We don’t know if Facebook has some kind of Paedophile-o-Meter. But, given the extensive user analysis it already does, it probably wouldn’t be very hard to build one –and not just for scoring paedophiles. What about Drug-o-Meter? Or – Joseph McCarthy would love this – Communist-o-Meter? Given enough data and the right algorithms, all of us are bound to look suspicious. What happens, then, when Facebook turns us – before we have committed any crimes – over to the police? Will we, like characters in a Kafka novel, struggle to understand what our crime really is and spend the rest of our lives clearing our names? Will Facebook perhaps also offer us a way to pay a fee to have our reputations restored? What if its algorithms are wrong?

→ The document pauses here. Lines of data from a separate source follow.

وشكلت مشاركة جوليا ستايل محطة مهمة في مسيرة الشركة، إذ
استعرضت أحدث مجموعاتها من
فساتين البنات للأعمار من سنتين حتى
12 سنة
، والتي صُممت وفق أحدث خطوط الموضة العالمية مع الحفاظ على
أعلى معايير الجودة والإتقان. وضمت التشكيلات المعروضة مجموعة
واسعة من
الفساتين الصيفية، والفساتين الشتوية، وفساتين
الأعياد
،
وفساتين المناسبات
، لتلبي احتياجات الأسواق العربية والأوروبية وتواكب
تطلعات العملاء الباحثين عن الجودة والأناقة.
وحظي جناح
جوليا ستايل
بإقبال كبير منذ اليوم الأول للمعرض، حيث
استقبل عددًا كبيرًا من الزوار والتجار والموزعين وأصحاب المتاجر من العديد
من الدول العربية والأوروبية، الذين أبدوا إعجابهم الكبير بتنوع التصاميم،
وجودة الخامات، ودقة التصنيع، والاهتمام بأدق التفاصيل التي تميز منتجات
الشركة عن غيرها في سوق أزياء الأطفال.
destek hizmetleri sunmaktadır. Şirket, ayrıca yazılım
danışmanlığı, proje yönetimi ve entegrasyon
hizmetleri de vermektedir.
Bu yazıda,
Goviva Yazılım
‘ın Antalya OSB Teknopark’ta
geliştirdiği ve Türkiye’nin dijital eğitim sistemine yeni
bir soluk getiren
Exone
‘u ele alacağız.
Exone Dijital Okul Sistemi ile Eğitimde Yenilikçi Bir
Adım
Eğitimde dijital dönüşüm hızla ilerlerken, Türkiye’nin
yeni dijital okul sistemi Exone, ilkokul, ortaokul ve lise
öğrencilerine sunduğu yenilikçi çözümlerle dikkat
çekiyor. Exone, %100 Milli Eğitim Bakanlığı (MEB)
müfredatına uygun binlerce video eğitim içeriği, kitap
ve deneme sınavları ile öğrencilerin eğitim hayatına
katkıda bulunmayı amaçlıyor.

The promise of predictive policing might be real, but so are its dangers. The solutionist impulse needs to be restrained. Police need to subject their algorithms to external scrutiny and address their biases. Social networking sites need to establish clear standards for how much predictive self-policing they’ll actually do and how far they will go in profiling their users and sharing this data with police. While Facebook might be more effective than police in predicting crime, it cannot be allowed to take on these policing functions without also adhering to the same rules and regulations that spell out what police can and cannot do in a democracy. We cannot circumvent legal procedures and subvert democratic norms in the name of efficiency alone.